Look closer at the block of marble your true self is encased in.
See your angel.
Set it free.

 

photo credit: fincher69

Spirituality À La Carte

How do you define spirituality?

I grew up thinking being religious meant you were spiritual and vice versa. When I walked away from organized religion in my early 30s, I thought I was walking away from spirituality as well.

When I would experience blissful moments of peace, connection, or unparalleled stillness on my yoga mat, I had no word for it. This is just yoga, I thought. When I was introduced to mantra and chanting and started to look forward to it at the end of a class, marveling at the higher resonance I experienced through it, I again thought to myself, This is just yoga.

When yoga teachers talked about the Universal or mythical gods and goddesses, it made me a little uncomfortable because it started to sound a little too “spiritual.” This part’s not for me, I thought. Yet I could feel myself drawn to classes with an emphasis on philosophy more than hot yoga classes.

The more I began to focus on meditation and living and moving mindfully, the more I began to run across the word “spiritual” in my research and in my search for like-minded people. My practices of yoga, meditation, and mindfulness were bringing me home; home to a body I had never inhabited before. They were delivering me to my fullest life and preparing me to handle life and loss like an inhale and an exhale.

Due to my deeply religious upbringing, I would see parallels everywhere. Practices that existed on opposite ends of the spiritual spectrum seemed to me to have a lot in common. The humility and reverence at times present in both prayer and meditation. The devotional feeling present both in singing and chanting. The trust in a marvelous higher source called the Universal or God. The life force of prana and the life force of the Holy Spirit. Buddhist concepts like right effort, right speech, and respect sounded just like what I’d learned Jesus to teach.

When I first heard the suggestion that violence is the result of humanity “forgetting who we are,” or forgetting our inherent true nature, our universal oneness, I was reminded of Jesus’ dying words: “Father, forgive them, for they know not what they do.”

According to professor of psychology David N. Elkins, Ph.D., “The word spirituality comes from the Latin root spiritus, which means ‘breath’ – referring to the breath of life. It involves opening our hearts and cultivating our capacity to experience awe, reverence, and gratitude. It is the ability to see the sacred in the ordinary, to feel the poignancy of life, to know the passion of existence and to give ourselves over to that which is greater than ourselves.”

I see many people redefining spirituality these days, allowing it to exist and thrive as an internal state, independent of organized religion. Others would call that kind of talk sacrilegious.

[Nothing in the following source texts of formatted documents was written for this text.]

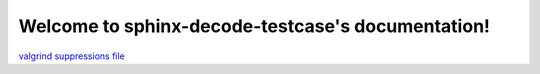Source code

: Welcome to sphinx-decode-testcase's documentation!
==================================================

`valgrind suppressions file <http://valgrind.org/docs/manual/manual-core.html#manual-core.suppress>`_
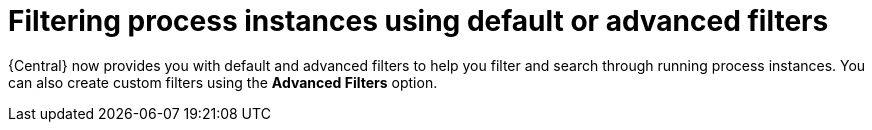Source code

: [id='process-instances-filters-con']
= Filtering process instances using default or advanced filters

{Central} now provides you with default and advanced filters to help you filter and search through running process instances. You can also create custom filters using the *Advanced Filters* option.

And I see many people struggling to find an acceptance and a validity to being spiritual without being religious. For some their religious roots haunt them, and for others the stigma of “spirituality” blocks their curiosity, even though they often find themselves face-to-face with a yearning for a deeper connection to life.

The dispute over whether yoga is religious and should be allowed in schools continues to create controversy. I personally don’t feel yoga is religious. It is not a religion. It may, however, allow you to have some deeper experiences of being that some would call “spiritual.” It is largely our labeling that creates divisiveness.

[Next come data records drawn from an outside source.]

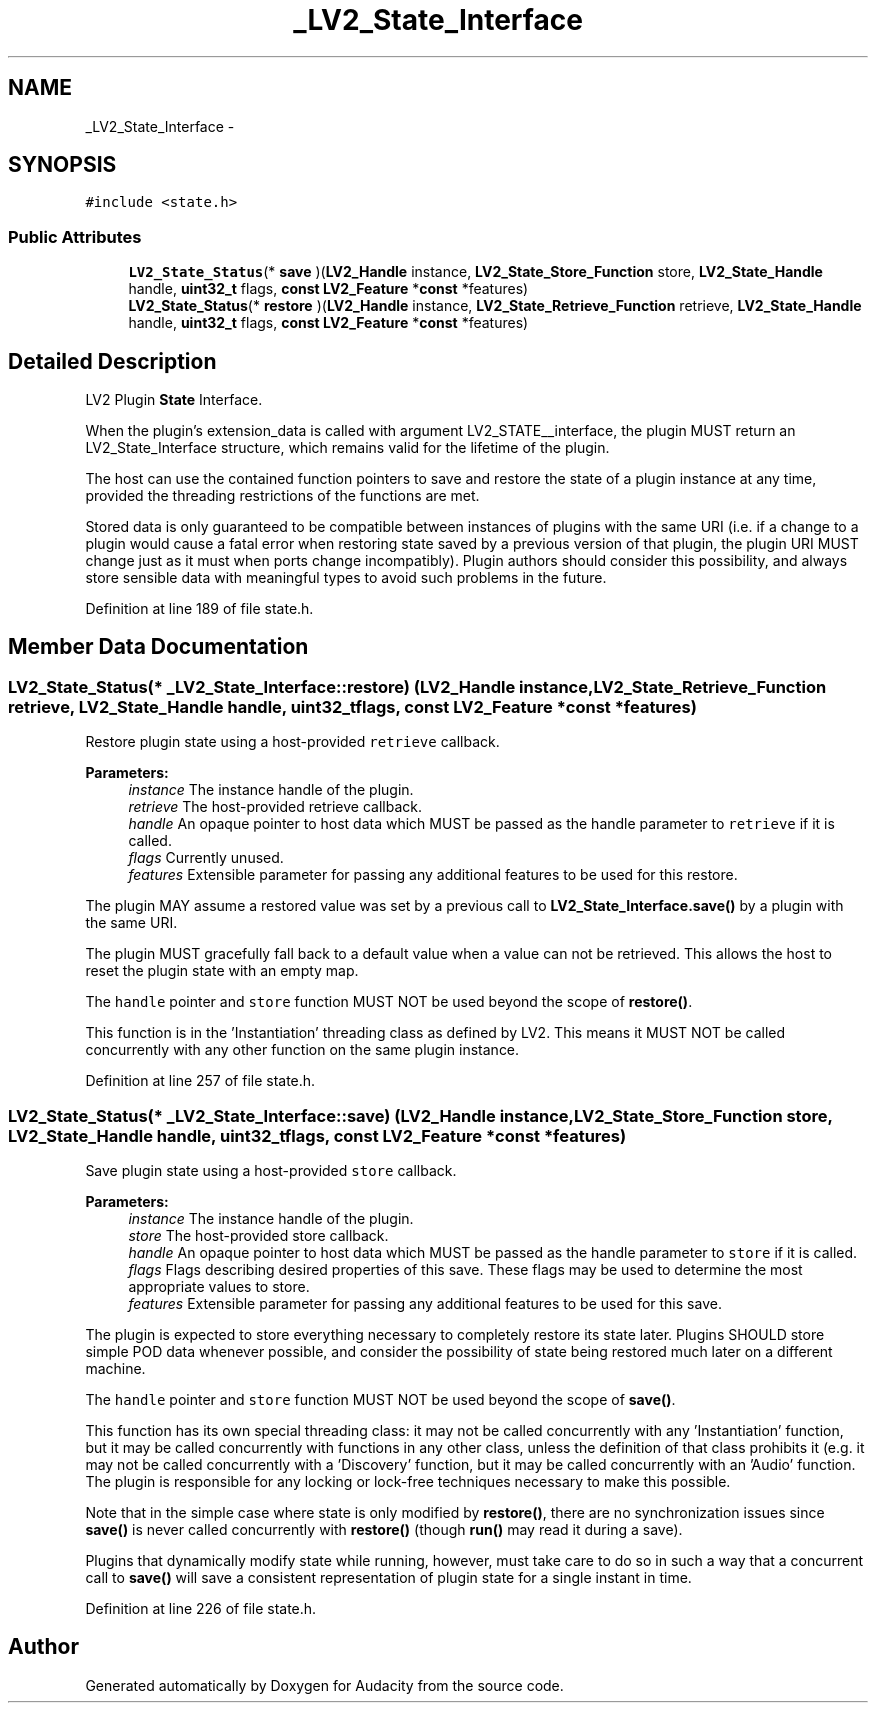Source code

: .TH "_LV2_State_Interface" 3 "Thu Apr 28 2016" "Audacity" \" -*- nroff -*-
.ad l
.nh
.SH NAME
_LV2_State_Interface \- 
.SH SYNOPSIS
.br
.PP
.PP
\fC#include <state\&.h>\fP
.SS "Public Attributes"

.in +1c
.ti -1c
.RI "\fBLV2_State_Status\fP(* \fBsave\fP )(\fBLV2_Handle\fP instance, \fBLV2_State_Store_Function\fP store, \fBLV2_State_Handle\fP handle, \fBuint32_t\fP flags, \fBconst\fP \fBLV2_Feature\fP *\fBconst\fP *features)"
.br
.ti -1c
.RI "\fBLV2_State_Status\fP(* \fBrestore\fP )(\fBLV2_Handle\fP instance, \fBLV2_State_Retrieve_Function\fP retrieve, \fBLV2_State_Handle\fP handle, \fBuint32_t\fP flags, \fBconst\fP \fBLV2_Feature\fP *\fBconst\fP *features)"
.br
.in -1c
.SH "Detailed Description"
.PP 
LV2 Plugin \fBState\fP Interface\&.
.PP
When the plugin's extension_data is called with argument LV2_STATE__interface, the plugin MUST return an LV2_State_Interface structure, which remains valid for the lifetime of the plugin\&.
.PP
The host can use the contained function pointers to save and restore the state of a plugin instance at any time, provided the threading restrictions of the functions are met\&.
.PP
Stored data is only guaranteed to be compatible between instances of plugins with the same URI (i\&.e\&. if a change to a plugin would cause a fatal error when restoring state saved by a previous version of that plugin, the plugin URI MUST change just as it must when ports change incompatibly)\&. Plugin authors should consider this possibility, and always store sensible data with meaningful types to avoid such problems in the future\&. 
.PP
Definition at line 189 of file state\&.h\&.
.SH "Member Data Documentation"
.PP 
.SS "\fBLV2_State_Status\fP(* _LV2_State_Interface::restore) (\fBLV2_Handle\fP instance, \fBLV2_State_Retrieve_Function\fP retrieve, \fBLV2_State_Handle\fP handle, \fBuint32_t\fP flags, \fBconst\fP \fBLV2_Feature\fP *\fBconst\fP *features)"
Restore plugin state using a host-provided \fCretrieve\fP callback\&.
.PP
\fBParameters:\fP
.RS 4
\fIinstance\fP The instance handle of the plugin\&. 
.br
\fIretrieve\fP The host-provided retrieve callback\&. 
.br
\fIhandle\fP An opaque pointer to host data which MUST be passed as the handle parameter to \fCretrieve\fP if it is called\&. 
.br
\fIflags\fP Currently unused\&. 
.br
\fIfeatures\fP Extensible parameter for passing any additional features to be used for this restore\&.
.RE
.PP
The plugin MAY assume a restored value was set by a previous call to \fBLV2_State_Interface\&.save()\fP by a plugin with the same URI\&.
.PP
The plugin MUST gracefully fall back to a default value when a value can not be retrieved\&. This allows the host to reset the plugin state with an empty map\&.
.PP
The \fChandle\fP pointer and \fCstore\fP function MUST NOT be used beyond the scope of \fBrestore()\fP\&.
.PP
This function is in the 'Instantiation' threading class as defined by LV2\&. This means it MUST NOT be called concurrently with any other function on the same plugin instance\&. 
.PP
Definition at line 257 of file state\&.h\&.
.SS "\fBLV2_State_Status\fP(* _LV2_State_Interface::save) (\fBLV2_Handle\fP instance, \fBLV2_State_Store_Function\fP store, \fBLV2_State_Handle\fP handle, \fBuint32_t\fP flags, \fBconst\fP \fBLV2_Feature\fP *\fBconst\fP *features)"
Save plugin state using a host-provided \fCstore\fP callback\&.
.PP
\fBParameters:\fP
.RS 4
\fIinstance\fP The instance handle of the plugin\&. 
.br
\fIstore\fP The host-provided store callback\&. 
.br
\fIhandle\fP An opaque pointer to host data which MUST be passed as the handle parameter to \fCstore\fP if it is called\&. 
.br
\fIflags\fP Flags describing desired properties of this save\&. These flags may be used to determine the most appropriate values to store\&. 
.br
\fIfeatures\fP Extensible parameter for passing any additional features to be used for this save\&.
.RE
.PP
The plugin is expected to store everything necessary to completely restore its state later\&. Plugins SHOULD store simple POD data whenever possible, and consider the possibility of state being restored much later on a different machine\&.
.PP
The \fChandle\fP pointer and \fCstore\fP function MUST NOT be used beyond the scope of \fBsave()\fP\&.
.PP
This function has its own special threading class: it may not be called concurrently with any 'Instantiation' function, but it may be called concurrently with functions in any other class, unless the definition of that class prohibits it (e\&.g\&. it may not be called concurrently with a 'Discovery' function, but it may be called concurrently with an 'Audio' function\&. The plugin is responsible for any locking or lock-free techniques necessary to make this possible\&.
.PP
Note that in the simple case where state is only modified by \fBrestore()\fP, there are no synchronization issues since \fBsave()\fP is never called concurrently with \fBrestore()\fP (though \fBrun()\fP may read it during a save)\&.
.PP
Plugins that dynamically modify state while running, however, must take care to do so in such a way that a concurrent call to \fBsave()\fP will save a consistent representation of plugin state for a single instant in time\&. 
.PP
Definition at line 226 of file state\&.h\&.

.SH "Author"
.PP 
Generated automatically by Doxygen for Audacity from the source code\&.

If I have a non-dualistic experience of universal connection through yoga or meditation, and you have a dualistic experience of universal connection through church and prayer, and mine prepares me to live and die in peace and yours to live in heaven, who’s to say I am right and you are wrong? The two of us are here on earth, side by side, striving to be the best human beings we can be.

Many people become spiritual seekers in the wake of loss, trauma, or in old age. The reality of death seems to wake up a sometimes dormant spiritual need.

We will all die one day. I’m more interested in how you choose to live than in how often you go to church or how often you meditate.

In the words of English-American revolutionary Thomas Paine, “The World is my country, all mankind are my brethren, and to do good is my religion.”